Print

Turkish Eggs with Herbed Yogurt (Çılbır)

5 Stars 4 Stars 3 Stars 2 Stars 1 Star

No reviews

A stunning dish of poached eggs on herbed yogurt, drizzled with spiced butter, perfect for brunch or a cozy dinner.

Ingredients

Scale
  • 4 large eggs
  • 1 cup plain yogurt
  • 2 cloves garlic, minced
  • 2 tablespoons fresh dill, chopped
  • 2 tablespoons fresh mint, chopped
  • 2 tablespoons butter
  • 1 teaspoon paprika
  • Salt and pepper to taste
  • Crusty bread for serving

Instructions

  1. In a bowl, combine the yogurt with minced garlic, dill, mint, and a pinch of salt. Mix well and set aside.
  2. Bring a pot of water to a gentle simmer. Crack the eggs into the simmering water, one at a time. Poach for about 3-4 minutes until the whites are set but the yolks remain runny.
  3. While the eggs cook, melt the butter in a small pan over low heat.
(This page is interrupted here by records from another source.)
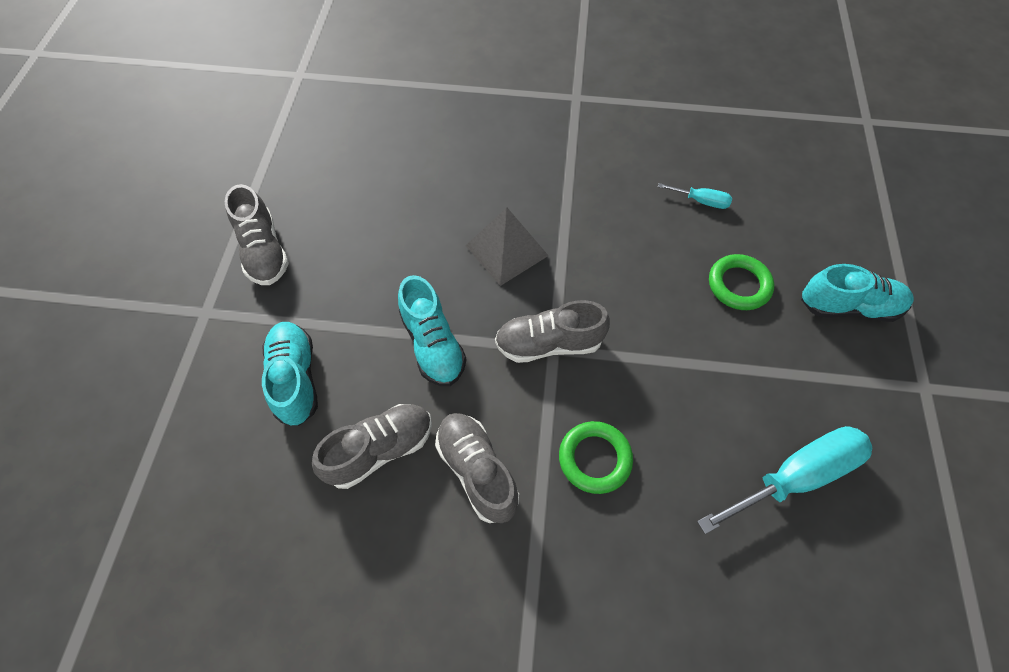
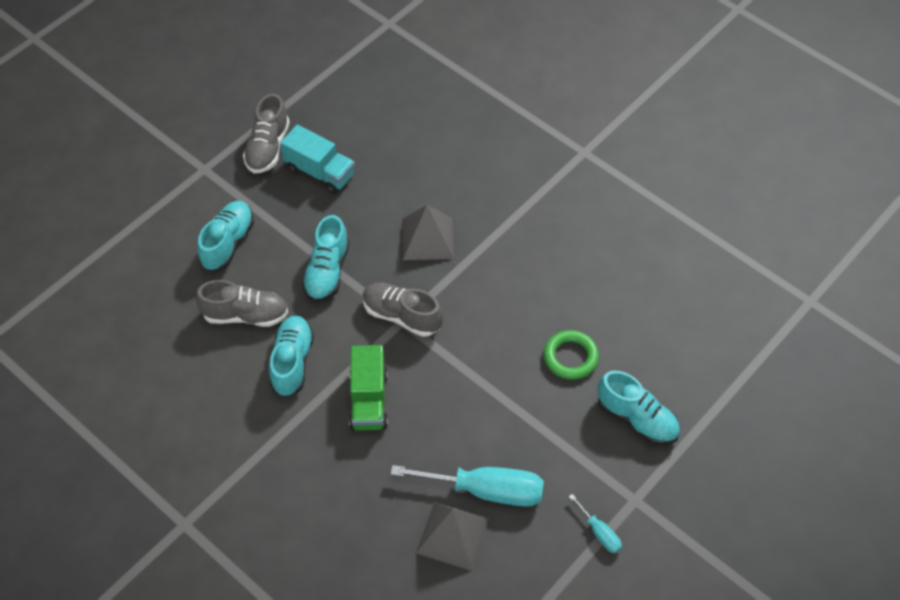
camera: 35 degrees right, 5 degrees down
grey shoe [435,413,519,523] -> turquoise shoe [269,316,314,397]
green ring [559,421,633,494] -> green truck [349,345,388,431]
turquoise screwdriver [658,183,732,209] -> turquoise screwdriver moved to [569,494,622,553]
none -> turquoise truck [280,125,355,194]
none -> grey pyramid [416,502,489,571]

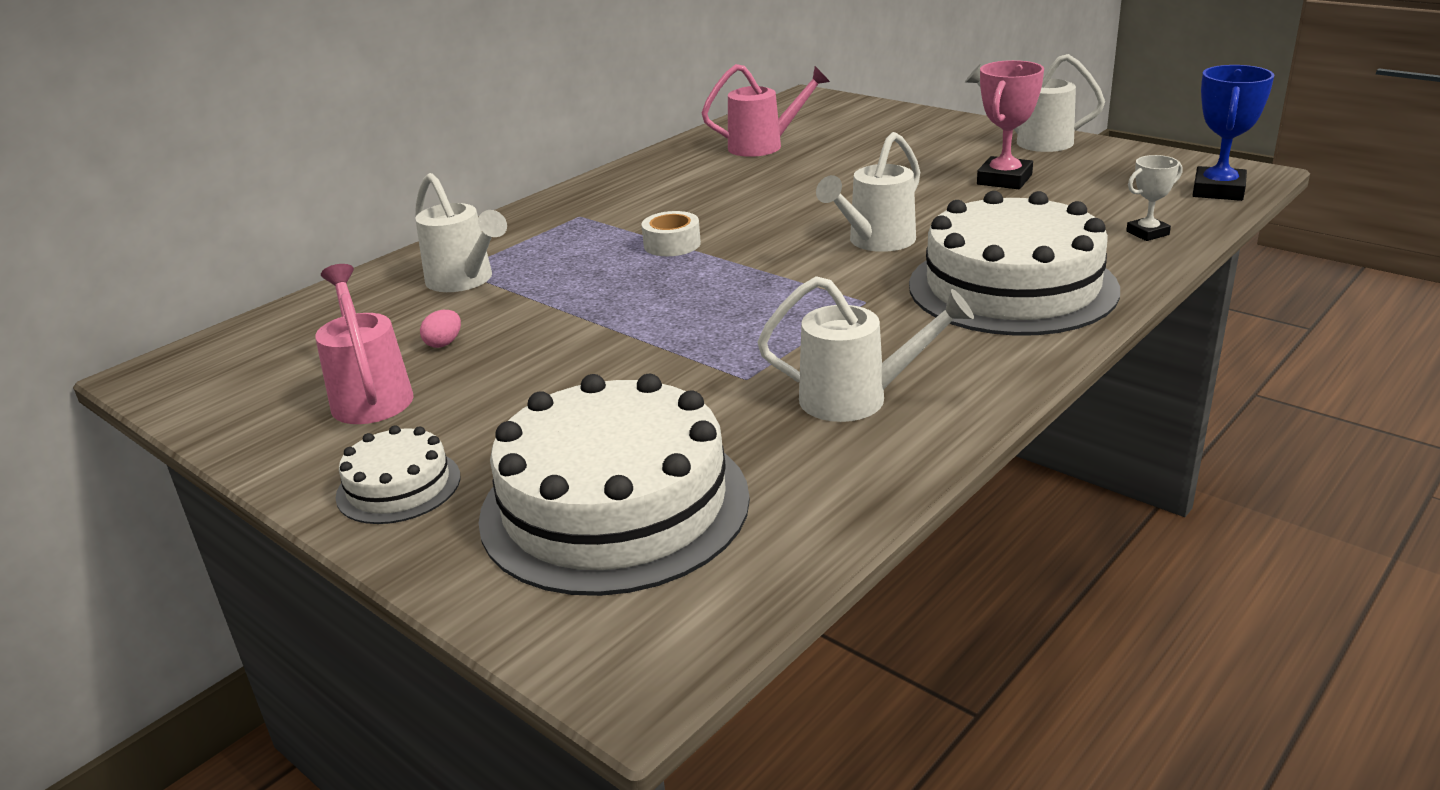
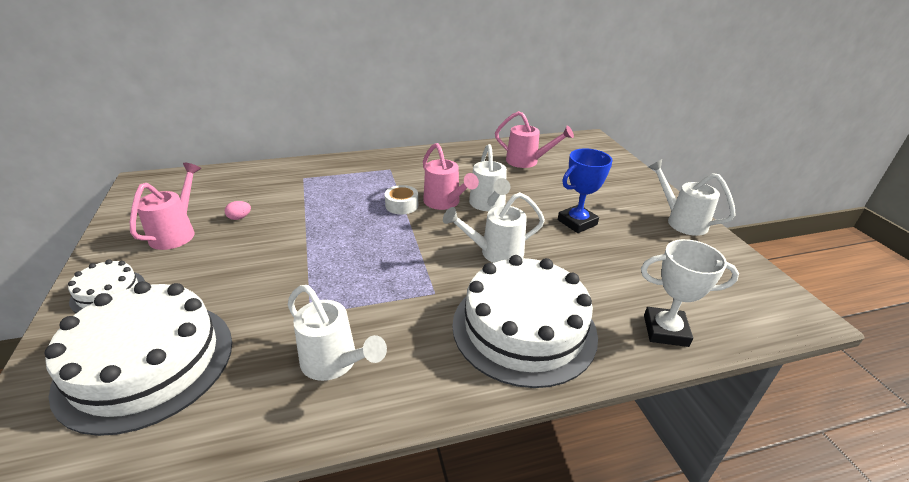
camera: 30 degrees right, 5 degrees up
white watering can [415,173,507,292] -> white watering can moved to [469,144,511,211]
pink trophy [977,60,1044,189] -> none
white trophy [1126,155,1182,241] -> white trophy [641,239,739,347], size x1.69
blue trophy [1193,65,1274,201] -> blue trophy moved to [558,148,613,233]
none -> pink watering can [423,143,479,210]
Add paprika and cook until fragrant, being careful not to let it burn.
  4. To serve, spoon a generous dollop of the herbed yogurt onto a plate. Carefully place the poached eggs on top, then drizzle with the spiced butter. Season with salt and pepper to taste.
  5. Serve immediately with warm, crusty bread for dipping.

Notes

This dish is best enjoyed fresh. Consider adding feta cheese or a drizzle of olive oil for richness. Can be stored for up to two days in the refrigerator, but poached eggs should be consumed immediately.